Voici un article (en anglais) :
Landscape Award Celebrates a 'Transformational' Fountain at Harvard
The Tanner Fountain (Photos by Alan Ward)
Once upon a time—and not so long ago as all that—if you planned on splashing water around in a decorative manner, you were expected to provide a basin in which the water could be collected afterward. In a long, rich history reaching back to the Rome of emperors and aqueducts, fountains had always had basins. The Trevi Fountain, in Rome; the Apollo Fountain, at Versailles; and the Buckingham Fountain, in Chicago—they all have basins.
But basins can leak, becoming maintenance headaches.

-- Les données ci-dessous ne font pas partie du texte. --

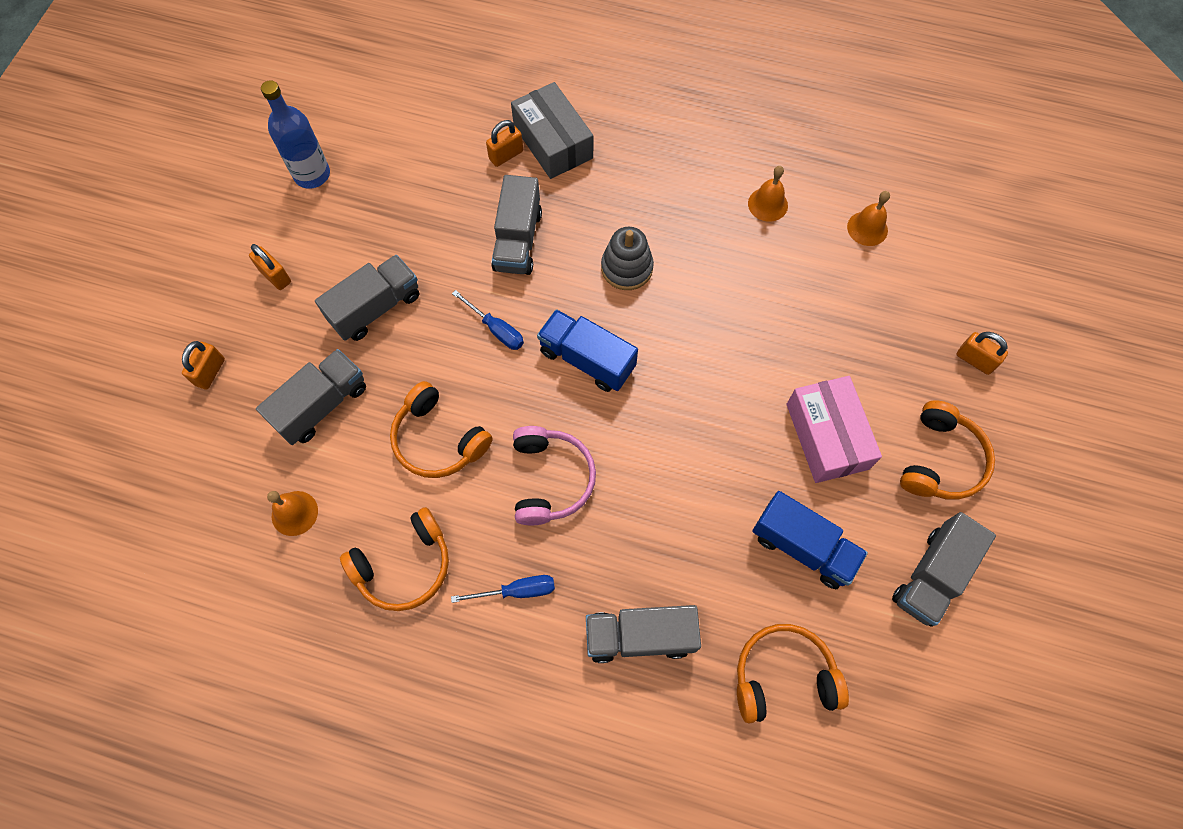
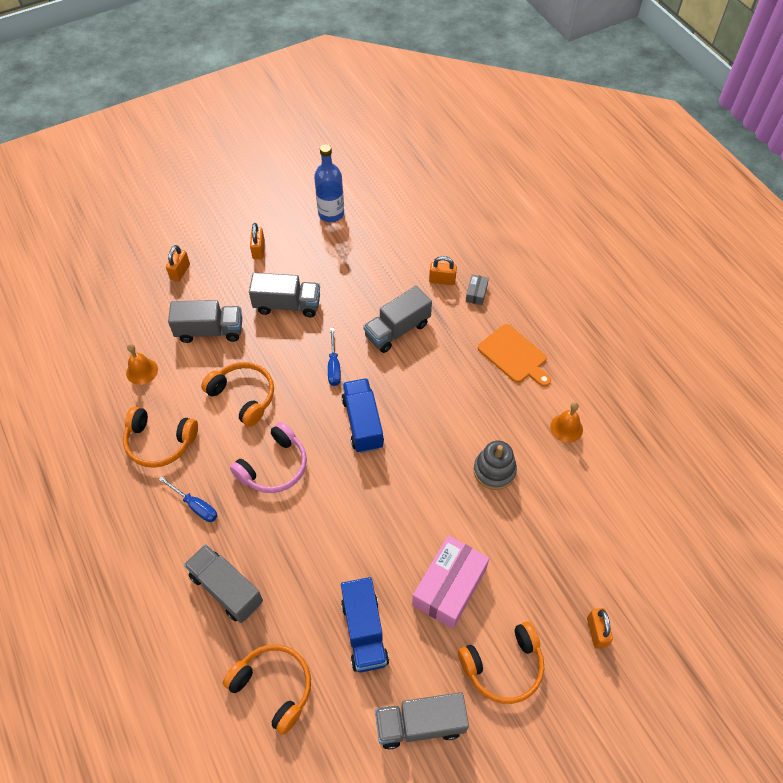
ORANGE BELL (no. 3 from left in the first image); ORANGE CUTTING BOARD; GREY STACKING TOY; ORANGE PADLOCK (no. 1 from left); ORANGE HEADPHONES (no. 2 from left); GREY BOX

In the early 1980s, Harvard University was contemplating a new fountain. Derek Bok, then the president, noted that a number of campus fountains had ended up as planters, and he wondered if the designer, Peter Walker, could come up with a solution. Mr. Walker did just that—by getting rid of the basin and simply grading the site so that the water ran toward the drains. It was a solution so obvious, and so good, that you have to wonder why no one had thought of it before. Plenty of people have thought of it since, of course—fountains everywhere now take advantage of Mr. Walker’s fountain-design advance.
Now the American Society of Landscape Architects and the National Trust for Historic Preservation are honoring the Harvard fountain—the Tanner Fountain—with the 2008 Landmark Award. “The creation of a fountain without a basin was an innovation that transformed fountain design,” the award jury notes. The fountain “was the first institutional project of the ‘Landscape as Art’ movement, and it continues to prove that landscape architecture is an art, and the landscape architect an artist.”
The fountain consists of 32 jets in the middle of a 60-foot-diameter circle in which 159 granite boulders are arranged. It was designed to be inhabited, the jury says. “Grass, asphalt, and concrete paths infiltrate the geometric form, inviting human participation,” the jury notes, and the fountain “is heavily used in all seasons.” In warm months, the jets produce a mist that creates rainbows; in winter, snow makes the fountain a striking still life.
The jury notes that the fountain was “transformational” and adds, simply enough: “It lives in your memory.”